In den Praxis-Prüfungen habe vor allem die Dauer der Prüfungen die Schwierigkeit erhöht. Seit ein paar Jahren sei eine Prüfungsdauer von 55 statt 45 Minuten der Standard. In einer längeren Prüfung gebe es natürlich mehr Möglichkeiten für Fehler.
Das Verhältnis der Fahrschüler zur Mobilität habe sich laut Quentin grundsätzlich geändert. Es sei nicht mehr jeder Schüler 17 oder 18 Jahre alt, sondern teils etwas älter, da ein Führerschein oft erst zum Ende der Berufsausbildung wichtig sei, wenn er für die Arbeitsstelle benötigt werde. Ist diese weiter weg, reichten die öffentlichen Verkehrsmittel oft nicht aus. Durch die Verkehrswende seien Alternativen wie das Fahrrad zumindest innerorts eine gute Alternative.
Fahrlehrer Alexander Torke, Inhaber der Fahrschule Budnik in Hann. Münden, hat die steigenden Durchfallquoten auch bei seinen Schülern bemerkt. Er meint, dass gerade die Praxis-Prüfung aber durch den immer komplexeren Straßenverkehr auch schwieriger geworden sei.
Zahlen des Statistischen Bundesamtes unterstützen diese Aussage: Die Zahl der Autos auf deutschen Straßen hat sich über die vergangenen zwölf Jahre stark erhöht. Während 2011 in Niedersachsen noch 527 PKWs auf 1000 Einwohner kamen, lag die Zahl 2021 bei 609. Das ist ein Anstieg von fast 16 Prozent. Damit liegt Niedersachsen hinter dem Saarland, Rheinland-Pfalz, Bayern und Baden-Württemberg auf Platz fünf der am dichtesten befahrenen Bundesländern.

☆ ☆ ☆ ☆ ☆ ☆ ☆

* **AUFGABE 1**
Beantworte anhand des Textes zur Führerscheinprüfung:
(a) Wie lange dauert eine Praxis-Prüfung seit ein paar Jahren standardmäßig?
(b) Welche Fahrschule gehört Alexander Torke?
(c) Wie viele PKWs kamen 2021 in Niedersachsen auf 1000 Einwohner?
* **AUFGABE 2**
Schreibe aus dem Text zur Führerscheinprüfung den Abschnitt von „Zahlen des Statistischen“ bis „dichtesten befahrenen Bundesländern.“ noch einmal ab und tausche dabei „Niedersachsen“ gegen „Hessen“ aus.
Die Zeilen sind eigenständiges Material und gehören nicht zum Text.

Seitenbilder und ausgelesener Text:
☆ ☆ ☆ ☆ ☆ ☆ ☆

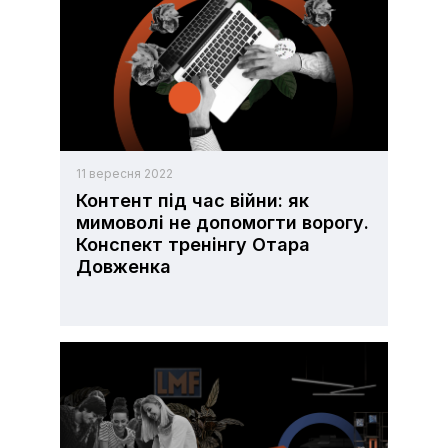
11 вересня 2022
Контент під час війни: як
мимоволі не допомогти ворогу.
Конспект тренінгу Отара
Довженка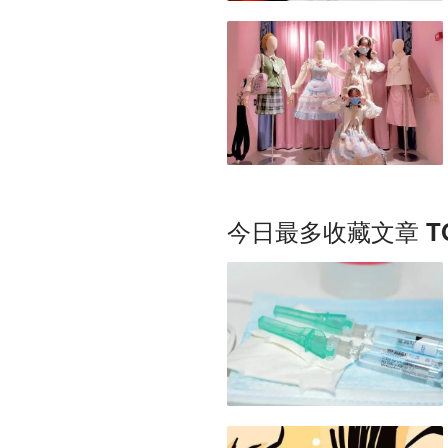
今日最多收藏文章 TO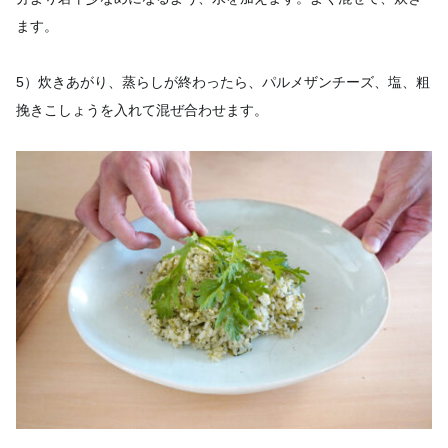
ます。
5）炊きあがり、蒸らしが終わったら、パルメザンチーズ、塩、粗
挽きこしょうを入れて混ぜ合わせます。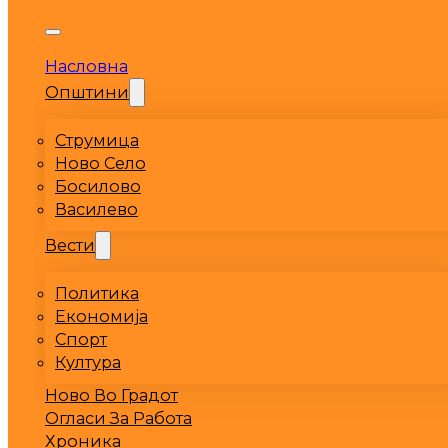
Насловна
Општини
Струмица
Ново Село
Босилово
Василево
Вести
Политика
Економија
Спорт
Култура
Ново Во Градот
Огласи За Работа
Хроника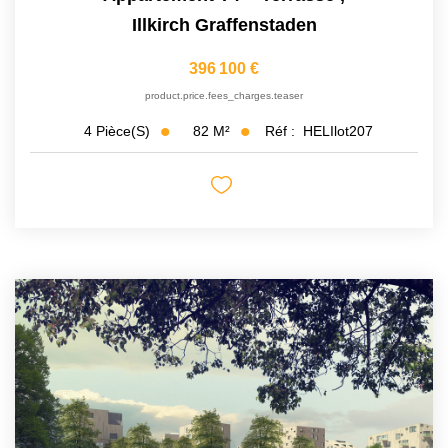
Illkirch Graffenstaden
396 100 €
product.price.fees_charges.teaser
82
M²
Réf :
HELIlot207
4
Pièce(s)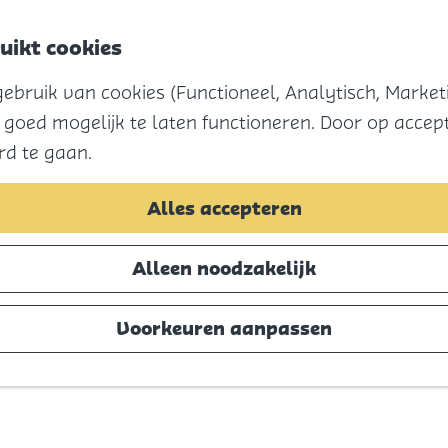
uikt cookies
bruik van cookies (Functioneel, Analytisch, Marketi
 goed mogelijk te laten functioneren. Door op accept
rd te gaan.
Alles accepteren
Alleen noodzakelijk
Voorkeuren aanpassen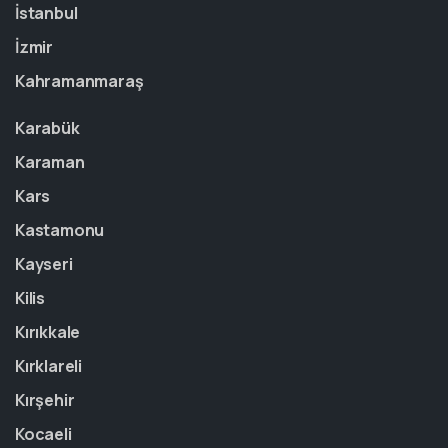
İstanbul
İzmir
Kahramanmaraş
Karabük
Karaman
Kars
Kastamonu
Kayseri
Kilis
Kırıkkale
Kırklareli
Kırşehir
Kocaeli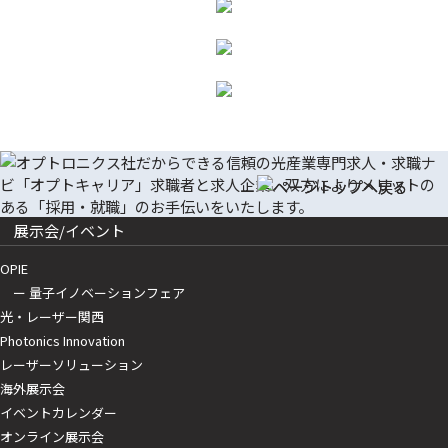
展示会/イベント
OPIE
ー 量子イノベーションフェア
光・レーザー関西
Photonics Innovation
レーザーソリューション
海外展示会
イベントカレンダー
オンライン展示会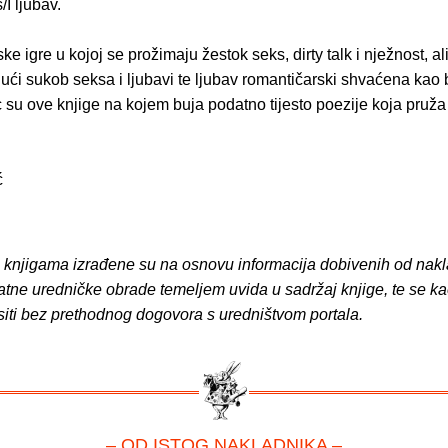
/I ljubav.
ke igre u kojoj se prožimaju žestok seks, dirty talk i nježnost, al
ući sukob seksa i ljubavi te ljubav romantičarski shvaćena kao 
c su ove knjige na kojem buja podatno tijesto poezije koja pruža
ć
o knjigama izrađene su na osnovu informacija dobivenih od nakl
atne uredničke obrade temeljem uvida u sadržaj knjige, te se ka
siti bez prethodnog dogovora s uredništvom portala.
– OD ISTOG NAKLADNIKA –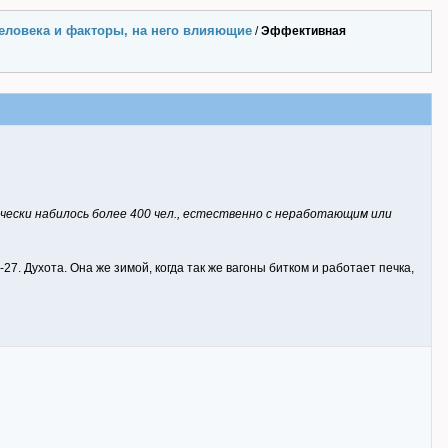
еловека и факторы, на него влияющие
/
Эффективная
чески набилось более 400 чел., естественно с неработающим или
27. Духота. Она же зимой, когда так же вагоны битком и работает печка,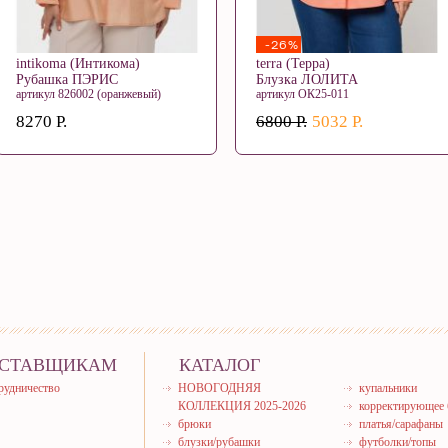
-26%
intikoma (Интикома)
terra (Терра)
Рубашка ПЭРИС
Блузка ЛОЛИТА
артикул 826002 (оранжевый)
артикул ОК25-011
8270 Р.
6800 Р.
5032 Р.
СТАВЩИКАМ
КАТАЛОГ
рудничество
НОВОГОДНЯЯ
купальники
КОЛЛЕКЦИЯ 2025-2026
корректирующее 
брюки
платья/сарафаны
блузки/рубашки
футболки/топы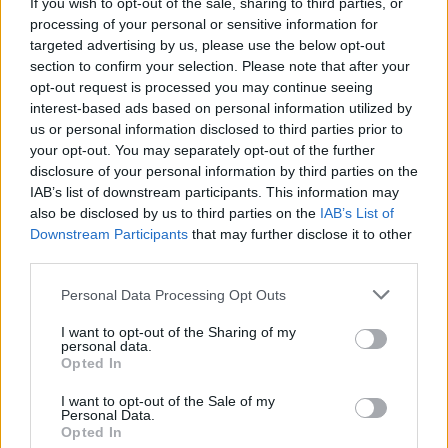
If you wish to opt-out of the sale, sharing to third parties, or
processing of your personal or sensitive information for
targeted advertising by us, please use the below opt-out
section to confirm your selection. Please note that after your
opt-out request is processed you may continue seeing
interest-based ads based on personal information utilized by
us or personal information disclosed to third parties prior to
your opt-out. You may separately opt-out of the further
disclosure of your personal information by third parties on the
IAB’s list of downstream participants. This information may
also be disclosed by us to third parties on the
IAB’s List of
Downstream Participants
that may further disclose it to other
third parties.
Personal Data Processing Opt Outs
I want to opt-out of the Sharing of my
personal data.
Opted In
I want to opt-out of the Sale of my
Personal Data.
Opted In
In evidenza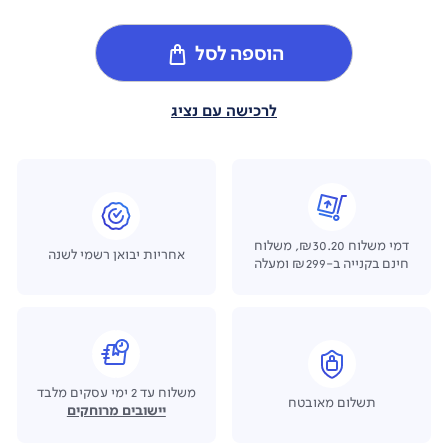
הוספה לסל
לרכישה עם נציג
דמי משלוח ₪30.20, משלוח
אחריות יבואן רשמי לשנה
חינם בקנייה ב-₪299 ומעלה
משלוח עד 2 ימי עסקים מלבד
תשלום מאובטח
יישובים מרוחקים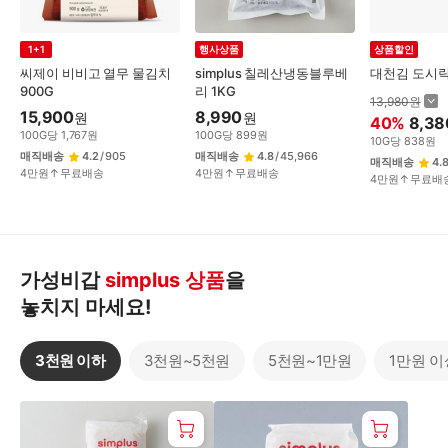
1+1
행사상품
상품할인
씨제이 비비고 열무 물김치
simplus 칠레산냉동블루베
대천김 도시락
900G
리 1KG
13,980
원
15,900
8,990
원
원
40
%
8,38
100
G
당
1,767
원
100
G
당
899
원
10
G
당
838
원
매직배송
4.2
/
905
매직배송
4.8
/
45,966
매직배송
4.
4만원↑무료배송
4만원↑무료배송
4만원↑무료배
가성비갑
simplus 상품
을
놓치지 마세요!
3천원 이하
3천원~5천원
5천원~1만원
1만원 이
3
천
원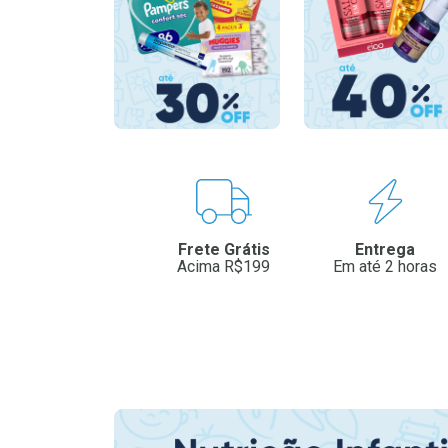
Benefícios
Frete Grátis
Entrega
Acima R$199
Em até 2 horas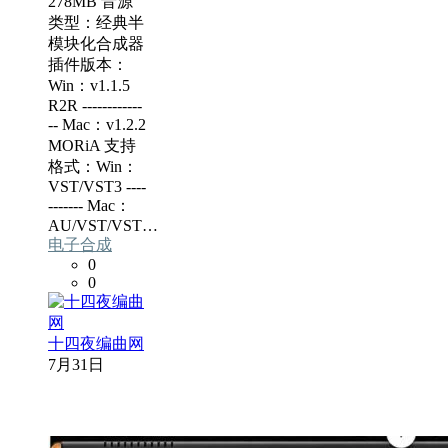
278MB 音源
类型：经典半
模块化合成器
插件版本：
Win：v1.1.5
R2R ------------
-- Mac：v1.2.2
MORiA 支持
格式：Win：
VST/VST3 ----
------- Mac：
AU/VST/VST…
电子合成
0
0
十四夜编曲网
7月31日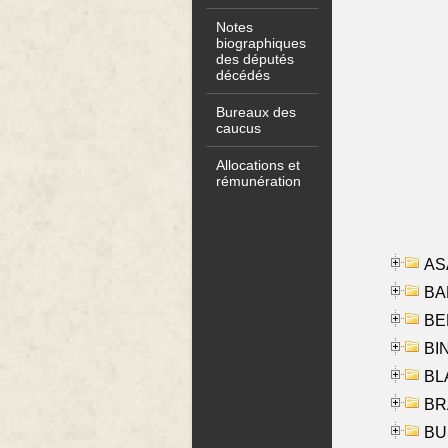
Notes
biographiques
des députés
décédés
Bureaux des
caucus
Allocations et
rémunération
AS
BA
BER
BI
BLA
BRA
BUS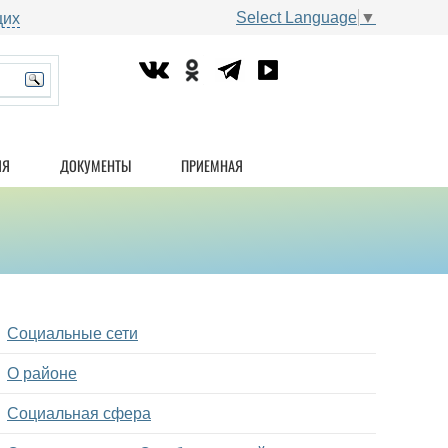
Select Language
▼
щих
ИЯ
ДОКУМЕНТЫ
ПРИЕМНАЯ
Социальные сети
О районе
Социальная сфера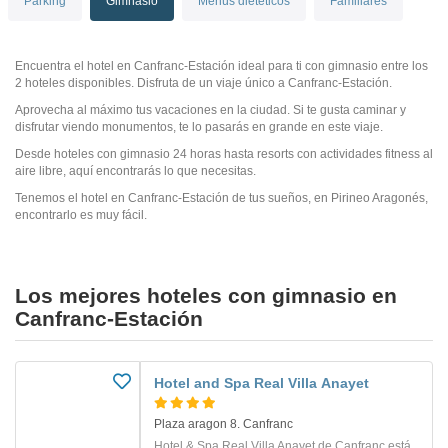
Parking
Gimnasio
Menús dietéticos
Familiares
Encuentra el hotel en Canfranc-Estación ideal para ti con gimnasio entre los
2 hoteles disponibles. Disfruta de un viaje único a Canfranc-Estación.
Aprovecha al máximo tus vacaciones en la ciudad. Si te gusta caminar y
disfrutar viendo monumentos, te lo pasarás en grande en este viaje.
Desde hoteles con gimnasio 24 horas hasta resorts con actividades fitness al
aire libre, aquí encontrarás lo que necesitas.
Tenemos el hotel en Canfranc-Estación de tus sueños, en Pirineo Aragonés,
encontrarlo es muy fácil.
Los mejores hoteles con gimnasio en
Canfranc-Estación
Hotel and Spa Real Villa Anayet
Plaza aragon 8. Canfranc
Hotel & Spa Real Villa Anayet de Canfranc está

☆ ☆ ☆ ☆ ☆ ☆ ☆

* **LÖSUNG 1**
(a) 55 Minuten.
(b) Die Fahrschule Budnik in Hann. Münden.
(c) 609.

* **LÖSUNG 2**
Zahlen des Statistischen Bundesamtes unterstützen diese Aussage: Die Zahl der Autos auf deutschen Straßen hat sich über die vergangenen zwölf Jahre stark erhöht. Während 2011 in Hessen noch 527 PKWs auf 1000 Einwohner kamen, lag die Zahl 2021 bei 609. Das ist ein Anstieg von fast 16 Prozent. Damit liegt Hessen hinter dem Saarland, Rheinland-Pfalz, Bayern und Baden-Württemberg auf Platz fünf der am dichtesten befahrenen Bundesländern.